Dataset content:
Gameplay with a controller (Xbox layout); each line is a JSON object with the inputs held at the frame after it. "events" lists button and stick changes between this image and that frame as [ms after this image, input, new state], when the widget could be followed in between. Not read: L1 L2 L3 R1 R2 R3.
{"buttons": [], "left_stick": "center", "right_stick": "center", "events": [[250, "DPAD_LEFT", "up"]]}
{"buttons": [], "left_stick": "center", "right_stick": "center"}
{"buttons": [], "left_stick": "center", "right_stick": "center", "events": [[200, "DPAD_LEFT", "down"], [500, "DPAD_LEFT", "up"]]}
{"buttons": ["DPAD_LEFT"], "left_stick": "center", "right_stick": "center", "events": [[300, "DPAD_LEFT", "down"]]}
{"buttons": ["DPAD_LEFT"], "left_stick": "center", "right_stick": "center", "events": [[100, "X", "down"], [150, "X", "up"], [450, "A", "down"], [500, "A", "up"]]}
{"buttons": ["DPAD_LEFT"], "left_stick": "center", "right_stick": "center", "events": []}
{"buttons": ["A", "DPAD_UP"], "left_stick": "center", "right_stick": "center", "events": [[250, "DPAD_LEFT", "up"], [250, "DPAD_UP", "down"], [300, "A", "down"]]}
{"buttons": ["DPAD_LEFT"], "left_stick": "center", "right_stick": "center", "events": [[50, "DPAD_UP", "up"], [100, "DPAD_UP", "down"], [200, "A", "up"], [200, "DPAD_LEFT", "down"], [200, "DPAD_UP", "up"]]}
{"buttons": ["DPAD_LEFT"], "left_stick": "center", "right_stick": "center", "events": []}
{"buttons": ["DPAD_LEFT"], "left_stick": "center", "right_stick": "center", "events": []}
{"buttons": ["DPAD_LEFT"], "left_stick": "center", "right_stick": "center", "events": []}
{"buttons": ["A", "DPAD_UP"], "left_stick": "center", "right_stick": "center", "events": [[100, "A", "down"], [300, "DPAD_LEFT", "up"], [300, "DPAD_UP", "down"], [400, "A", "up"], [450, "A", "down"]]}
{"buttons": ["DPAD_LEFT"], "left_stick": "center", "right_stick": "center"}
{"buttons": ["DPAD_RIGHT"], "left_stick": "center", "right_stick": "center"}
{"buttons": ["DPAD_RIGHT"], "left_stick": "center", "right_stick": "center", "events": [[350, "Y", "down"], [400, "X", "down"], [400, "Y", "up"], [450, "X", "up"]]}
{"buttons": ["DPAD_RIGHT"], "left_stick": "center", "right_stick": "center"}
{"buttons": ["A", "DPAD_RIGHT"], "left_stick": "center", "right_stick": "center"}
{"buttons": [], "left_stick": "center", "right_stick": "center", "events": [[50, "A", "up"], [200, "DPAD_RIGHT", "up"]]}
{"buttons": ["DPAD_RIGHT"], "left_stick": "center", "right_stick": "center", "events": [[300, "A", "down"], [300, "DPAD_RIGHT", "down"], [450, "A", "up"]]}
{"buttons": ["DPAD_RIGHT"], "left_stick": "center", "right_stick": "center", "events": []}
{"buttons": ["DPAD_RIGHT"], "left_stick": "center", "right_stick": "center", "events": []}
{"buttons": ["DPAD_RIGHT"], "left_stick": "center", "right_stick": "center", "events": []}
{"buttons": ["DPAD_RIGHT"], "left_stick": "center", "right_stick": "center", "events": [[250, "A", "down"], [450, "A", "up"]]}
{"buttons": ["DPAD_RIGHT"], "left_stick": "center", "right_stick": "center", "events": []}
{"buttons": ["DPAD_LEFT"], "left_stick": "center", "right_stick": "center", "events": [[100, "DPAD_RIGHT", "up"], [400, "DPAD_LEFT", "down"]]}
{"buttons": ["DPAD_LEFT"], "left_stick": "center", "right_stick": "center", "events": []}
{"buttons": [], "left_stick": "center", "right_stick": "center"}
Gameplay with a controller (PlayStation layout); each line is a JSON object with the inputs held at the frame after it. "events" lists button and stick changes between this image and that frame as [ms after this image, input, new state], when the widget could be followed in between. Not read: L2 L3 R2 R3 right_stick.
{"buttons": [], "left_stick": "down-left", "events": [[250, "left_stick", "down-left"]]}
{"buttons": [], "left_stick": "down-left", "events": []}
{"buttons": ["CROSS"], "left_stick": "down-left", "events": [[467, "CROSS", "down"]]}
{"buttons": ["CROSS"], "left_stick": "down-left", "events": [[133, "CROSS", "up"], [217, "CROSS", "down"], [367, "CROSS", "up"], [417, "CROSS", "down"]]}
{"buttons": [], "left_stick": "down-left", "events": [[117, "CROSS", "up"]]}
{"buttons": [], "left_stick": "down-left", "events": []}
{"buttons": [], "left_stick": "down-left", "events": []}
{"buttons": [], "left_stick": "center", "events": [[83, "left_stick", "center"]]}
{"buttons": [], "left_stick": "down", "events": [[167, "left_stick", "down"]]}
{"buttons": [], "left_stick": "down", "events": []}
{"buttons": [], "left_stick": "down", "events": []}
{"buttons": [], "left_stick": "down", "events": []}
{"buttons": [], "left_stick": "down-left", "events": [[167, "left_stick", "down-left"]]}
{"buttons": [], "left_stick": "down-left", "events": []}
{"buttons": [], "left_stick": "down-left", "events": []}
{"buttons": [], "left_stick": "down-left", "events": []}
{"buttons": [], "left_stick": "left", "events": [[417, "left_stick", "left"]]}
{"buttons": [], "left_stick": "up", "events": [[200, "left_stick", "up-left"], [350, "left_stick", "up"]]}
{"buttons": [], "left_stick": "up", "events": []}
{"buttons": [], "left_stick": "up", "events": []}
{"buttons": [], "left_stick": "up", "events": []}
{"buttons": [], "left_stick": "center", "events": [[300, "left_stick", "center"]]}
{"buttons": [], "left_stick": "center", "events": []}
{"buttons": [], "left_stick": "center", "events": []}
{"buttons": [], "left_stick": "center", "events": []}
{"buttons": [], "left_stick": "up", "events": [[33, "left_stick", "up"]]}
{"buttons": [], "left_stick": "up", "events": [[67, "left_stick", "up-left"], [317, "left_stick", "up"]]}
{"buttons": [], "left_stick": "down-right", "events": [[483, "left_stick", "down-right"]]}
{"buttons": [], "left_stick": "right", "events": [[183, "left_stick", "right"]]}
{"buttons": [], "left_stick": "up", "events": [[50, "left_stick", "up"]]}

Brief: Copy every record exactly, with nothing added or dropped.

Answer box:
Gameplay with a controller (Xbox layout); each line is a JSON object with the inputs held at the frame after it. "events" lists button and stick changes between this image and that frame as [ms after this image, input, new state], when the widget could be followed in between. Not read: L1 L2 L3 R1 R2 R3.
{"buttons": [], "left_stick": "center", "right_stick": "center", "events": [[250, "DPAD_LEFT", "up"]]}
{"buttons": [], "left_stick": "center", "right_stick": "center"}
{"buttons": [], "left_stick": "center", "right_stick": "center", "events": [[200, "DPAD_LEFT", "down"], [500, "DPAD_LEFT", "up"]]}
{"buttons": ["DPAD_LEFT"], "left_stick": "center", "right_stick": "center", "events": [[300, "DPAD_LEFT", "down"]]}
{"buttons": ["DPAD_LEFT"], "left_stick": "center", "right_stick": "center", "events": [[100, "X", "down"], [150, "X", "up"], [450, "A", "down"], [500, "A", "up"]]}
{"buttons": ["DPAD_LEFT"], "left_stick": "center", "right_stick": "center", "events": []}
{"buttons": ["A", "DPAD_UP"], "left_stick": "center", "right_stick": "center", "events": [[250, "DPAD_LEFT", "up"], [250, "DPAD_UP", "down"], [300, "A", "down"]]}
{"buttons": ["DPAD_LEFT"], "left_stick": "center", "right_stick": "center", "events": [[50, "DPAD_UP", "up"], [100, "DPAD_UP", "down"], [200, "A", "up"], [200, "DPAD_LEFT", "down"], [200, "DPAD_UP", "up"]]}
{"buttons": ["DPAD_LEFT"], "left_stick": "center", "right_stick": "center", "events": []}
{"buttons": ["DPAD_LEFT"], "left_stick": "center", "right_stick": "center", "events": []}
{"buttons": ["DPAD_LEFT"], "left_stick": "center", "right_stick": "center", "events": []}
{"buttons": ["A", "DPAD_UP"], "left_stick": "center", "right_stick": "center", "events": [[100, "A", "down"], [300, "DPAD_LEFT", "up"], [300, "DPAD_UP", "down"], [400, "A", "up"], [450, "A", "down"]]}
{"buttons": ["DPAD_LEFT"], "left_stick": "center", "right_stick": "center"}
{"buttons": ["DPAD_RIGHT"], "left_stick": "center", "right_stick": "center"}
{"buttons": ["DPAD_RIGHT"], "left_stick": "center", "right_stick": "center", "events": [[350, "Y", "down"], [400, "X", "down"], [400, "Y", "up"], [450, "X", "up"]]}
{"buttons": ["DPAD_RIGHT"], "left_stick": "center", "right_stick": "center"}
{"buttons": ["A", "DPAD_RIGHT"], "left_stick": "center", "right_stick": "center"}
{"buttons": [], "left_stick": "center", "right_stick": "center", "events": [[50, "A", "up"], [200, "DPAD_RIGHT", "up"]]}
{"buttons": ["DPAD_RIGHT"], "left_stick": "center", "right_stick": "center", "events": [[300, "A", "down"], [300, "DPAD_RIGHT", "down"], [450, "A", "up"]]}
{"buttons": ["DPAD_RIGHT"], "left_stick": "center", "right_stick": "center", "events": []}
{"buttons": ["DPAD_RIGHT"], "left_stick": "center", "right_stick": "center", "events": []}
{"buttons": ["DPAD_RIGHT"], "left_stick": "center", "right_stick": "center", "events": []}
{"buttons": ["DPAD_RIGHT"], "left_stick": "center", "right_stick": "center", "events": [[250, "A", "down"], [450, "A", "up"]]}
{"buttons": ["DPAD_RIGHT"], "left_stick": "center", "right_stick": "center", "events": []}
{"buttons": ["DPAD_LEFT"], "left_stick": "center", "right_stick": "center", "events": [[100, "DPAD_RIGHT", "up"], [400, "DPAD_LEFT", "down"]]}
{"buttons": ["DPAD_LEFT"], "left_stick": "center", "right_stick": "center", "events": []}
{"buttons": [], "left_stick": "center", "right_stick": "center"}
Gameplay with a controller (PlayStation layout); each line is a JSON object with the inputs held at the frame after it. "events" lists button and stick changes between this image and that frame as [ms after this image, input, new state], when the widget could be followed in between. Not read: L2 L3 R2 R3 right_stick.
{"buttons": [], "left_stick": "down-left", "events": [[250, "left_stick", "down-left"]]}
{"buttons": [], "left_stick": "down-left", "events": []}
{"buttons": ["CROSS"], "left_stick": "down-left", "events": [[467, "CROSS", "down"]]}
{"buttons": ["CROSS"], "left_stick": "down-left", "events": [[133, "CROSS", "up"], [217, "CROSS", "down"], [367, "CROSS", "up"], [417, "CROSS", "down"]]}
{"buttons": [], "left_stick": "down-left", "events": [[117, "CROSS", "up"]]}
{"buttons": [], "left_stick": "down-left", "events": []}
{"buttons": [], "left_stick": "down-left", "events": []}
{"buttons": [], "left_stick": "center", "events": [[83, "left_stick", "center"]]}
{"buttons": [], "left_stick": "down", "events": [[167, "left_stick", "down"]]}
{"buttons": [], "left_stick": "down", "events": []}
{"buttons": [], "left_stick": "down", "events": []}
{"buttons": [], "left_stick": "down", "events": []}
{"buttons": [], "left_stick": "down-left", "events": [[167, "left_stick", "down-left"]]}
{"buttons": [], "left_stick": "down-left", "events": []}
{"buttons": [], "left_stick": "down-left", "events": []}
{"buttons": [], "left_stick": "down-left", "events": []}
{"buttons": [], "left_stick": "left", "events": [[417, "left_stick", "left"]]}
{"buttons": [], "left_stick": "up", "events": [[200, "left_stick", "up-left"], [350, "left_stick", "up"]]}
{"buttons": [], "left_stick": "up", "events": []}
{"buttons": [], "left_stick": "up", "events": []}
{"buttons": [], "left_stick": "up", "events": []}
{"buttons": [], "left_stick": "center", "events": [[300, "left_stick", "center"]]}
{"buttons": [], "left_stick": "center", "events": []}
{"buttons": [], "left_stick": "center", "events": []}
{"buttons": [], "left_stick": "center", "events": []}
{"buttons": [], "left_stick": "up", "events": [[33, "left_stick", "up"]]}
{"buttons": [], "left_stick": "up", "events": [[67, "left_stick", "up-left"], [317, "left_stick", "up"]]}
{"buttons": [], "left_stick": "down-right", "events": [[483, "left_stick", "down-right"]]}
{"buttons": [], "left_stick": "right", "events": [[183, "left_stick", "right"]]}
{"buttons": [], "left_stick": "up", "events": [[50, "left_stick", "up"]]}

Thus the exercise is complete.